El padre del padre de mi padre
traía todo el mar en sus mejillas.
Trajo un cormorán en la mirada
y una flauta dulce en los bolsillos.
No trajo papeles, ni osamentas.
Le quitaron su historia
en las aduanas y venía de lejos.
Al llegar, sólo la niebla,
pañal de maíz para envolver los viejos barcos de madera:
la "Steinward", el "Hermann",
el bergantín "Susanne" y el "Alfred".
Todos buscando el paraíso.
Para todos, desengaño y selva.
(El daguerrotipo muestra a unas familias apiñadas
y sin saber a qué atenerse.
Allí dormitan en el suelo el hacedor de calamorros
y la mujer del peluquero.

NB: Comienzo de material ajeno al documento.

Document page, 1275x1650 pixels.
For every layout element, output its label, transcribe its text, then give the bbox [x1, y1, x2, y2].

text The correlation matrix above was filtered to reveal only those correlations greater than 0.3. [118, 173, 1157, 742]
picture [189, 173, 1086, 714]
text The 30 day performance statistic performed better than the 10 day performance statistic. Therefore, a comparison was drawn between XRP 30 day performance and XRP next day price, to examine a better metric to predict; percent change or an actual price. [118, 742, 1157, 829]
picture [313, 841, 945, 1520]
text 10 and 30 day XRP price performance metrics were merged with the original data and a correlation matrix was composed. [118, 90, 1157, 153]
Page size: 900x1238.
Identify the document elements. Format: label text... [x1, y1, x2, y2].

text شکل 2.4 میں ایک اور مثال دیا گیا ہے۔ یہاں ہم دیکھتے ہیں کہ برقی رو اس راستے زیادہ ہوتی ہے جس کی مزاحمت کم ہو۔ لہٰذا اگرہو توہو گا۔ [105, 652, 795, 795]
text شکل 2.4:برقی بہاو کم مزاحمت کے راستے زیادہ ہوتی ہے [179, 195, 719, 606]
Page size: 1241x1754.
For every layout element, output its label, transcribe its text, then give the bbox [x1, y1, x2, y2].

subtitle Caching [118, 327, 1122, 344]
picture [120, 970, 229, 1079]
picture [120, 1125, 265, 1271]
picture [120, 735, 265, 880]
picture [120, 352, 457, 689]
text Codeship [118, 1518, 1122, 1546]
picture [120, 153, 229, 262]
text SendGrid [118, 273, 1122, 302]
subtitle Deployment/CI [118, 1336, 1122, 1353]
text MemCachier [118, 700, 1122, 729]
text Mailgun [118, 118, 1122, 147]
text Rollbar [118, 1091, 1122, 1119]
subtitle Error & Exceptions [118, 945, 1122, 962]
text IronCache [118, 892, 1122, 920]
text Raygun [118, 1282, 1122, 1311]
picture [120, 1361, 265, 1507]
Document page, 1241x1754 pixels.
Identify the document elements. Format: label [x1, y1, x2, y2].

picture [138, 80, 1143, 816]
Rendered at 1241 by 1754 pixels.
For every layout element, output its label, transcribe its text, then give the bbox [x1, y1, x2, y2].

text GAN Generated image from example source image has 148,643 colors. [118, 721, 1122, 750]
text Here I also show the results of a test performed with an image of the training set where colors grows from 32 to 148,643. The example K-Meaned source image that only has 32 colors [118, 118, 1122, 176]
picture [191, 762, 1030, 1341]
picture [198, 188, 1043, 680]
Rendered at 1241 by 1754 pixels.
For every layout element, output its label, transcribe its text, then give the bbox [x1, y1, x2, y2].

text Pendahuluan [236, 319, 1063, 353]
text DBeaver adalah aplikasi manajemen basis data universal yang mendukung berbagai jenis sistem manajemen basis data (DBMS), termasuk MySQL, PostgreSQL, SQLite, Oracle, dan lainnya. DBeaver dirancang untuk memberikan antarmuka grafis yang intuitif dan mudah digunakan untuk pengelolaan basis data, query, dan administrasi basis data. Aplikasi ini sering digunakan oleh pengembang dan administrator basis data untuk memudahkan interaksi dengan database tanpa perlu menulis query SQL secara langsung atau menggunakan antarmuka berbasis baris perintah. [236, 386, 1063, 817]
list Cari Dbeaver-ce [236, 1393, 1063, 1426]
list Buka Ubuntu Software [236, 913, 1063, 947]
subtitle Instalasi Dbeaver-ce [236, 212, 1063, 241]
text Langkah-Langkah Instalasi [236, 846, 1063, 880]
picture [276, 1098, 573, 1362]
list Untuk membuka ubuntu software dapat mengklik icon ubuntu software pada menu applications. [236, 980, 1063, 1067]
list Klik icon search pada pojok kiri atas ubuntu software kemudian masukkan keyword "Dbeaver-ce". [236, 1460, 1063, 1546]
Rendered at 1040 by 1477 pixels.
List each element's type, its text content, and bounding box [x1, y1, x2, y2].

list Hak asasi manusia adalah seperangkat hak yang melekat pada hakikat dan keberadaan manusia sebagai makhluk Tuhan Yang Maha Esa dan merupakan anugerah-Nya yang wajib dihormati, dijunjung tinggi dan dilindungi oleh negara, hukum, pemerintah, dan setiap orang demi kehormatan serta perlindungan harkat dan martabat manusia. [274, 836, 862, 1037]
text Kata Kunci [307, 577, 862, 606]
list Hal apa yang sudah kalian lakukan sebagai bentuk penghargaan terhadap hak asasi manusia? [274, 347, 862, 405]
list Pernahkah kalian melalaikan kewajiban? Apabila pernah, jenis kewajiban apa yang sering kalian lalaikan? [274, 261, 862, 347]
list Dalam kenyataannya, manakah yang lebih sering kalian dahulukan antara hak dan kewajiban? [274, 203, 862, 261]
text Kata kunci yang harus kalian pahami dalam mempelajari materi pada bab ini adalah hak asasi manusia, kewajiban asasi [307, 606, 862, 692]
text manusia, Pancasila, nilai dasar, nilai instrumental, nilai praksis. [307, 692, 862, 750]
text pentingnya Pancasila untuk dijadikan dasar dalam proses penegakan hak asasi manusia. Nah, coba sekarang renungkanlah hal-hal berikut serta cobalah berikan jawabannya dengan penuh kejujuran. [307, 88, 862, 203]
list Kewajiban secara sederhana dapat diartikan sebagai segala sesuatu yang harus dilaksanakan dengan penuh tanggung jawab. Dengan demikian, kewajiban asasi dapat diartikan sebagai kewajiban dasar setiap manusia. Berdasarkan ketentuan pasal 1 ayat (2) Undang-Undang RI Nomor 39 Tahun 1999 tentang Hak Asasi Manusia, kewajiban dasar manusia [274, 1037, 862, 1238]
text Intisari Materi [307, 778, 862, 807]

También un niño con paperas).
¡Oh viejos barcos de madera! ¡Oh germánicos famélicos!
Les prometieron la tierra, pero la tierra tenía dueños falsos.
Falsas estacas de papel y no auténticos rewes milenarios.
El padre del padre de mi padre hubo de hablar en otra lengua,
gotear de nuevo el semen de la aurora.
A fundar cosas es que vino el hombre de tan lejos.
Corral, después de un siglo,
pronuncio tu nombre en la mañana.
Estoy de pie sobre una lancha
arrojando trozos de carne podrida a las gaviotas.
Por aquí entró en América el perseguido,
uno que no fue rico ni famoso, sino bello.
Porque bello es todo cuanto sigue siendo,
a pesar de la muerte, el deterioro y el olvido.
El hombre de Leipzig, el carpintero,
me trajo a tierra en el lápiz de su oreja,
de donde he bajado para organizar el mundo con palabras.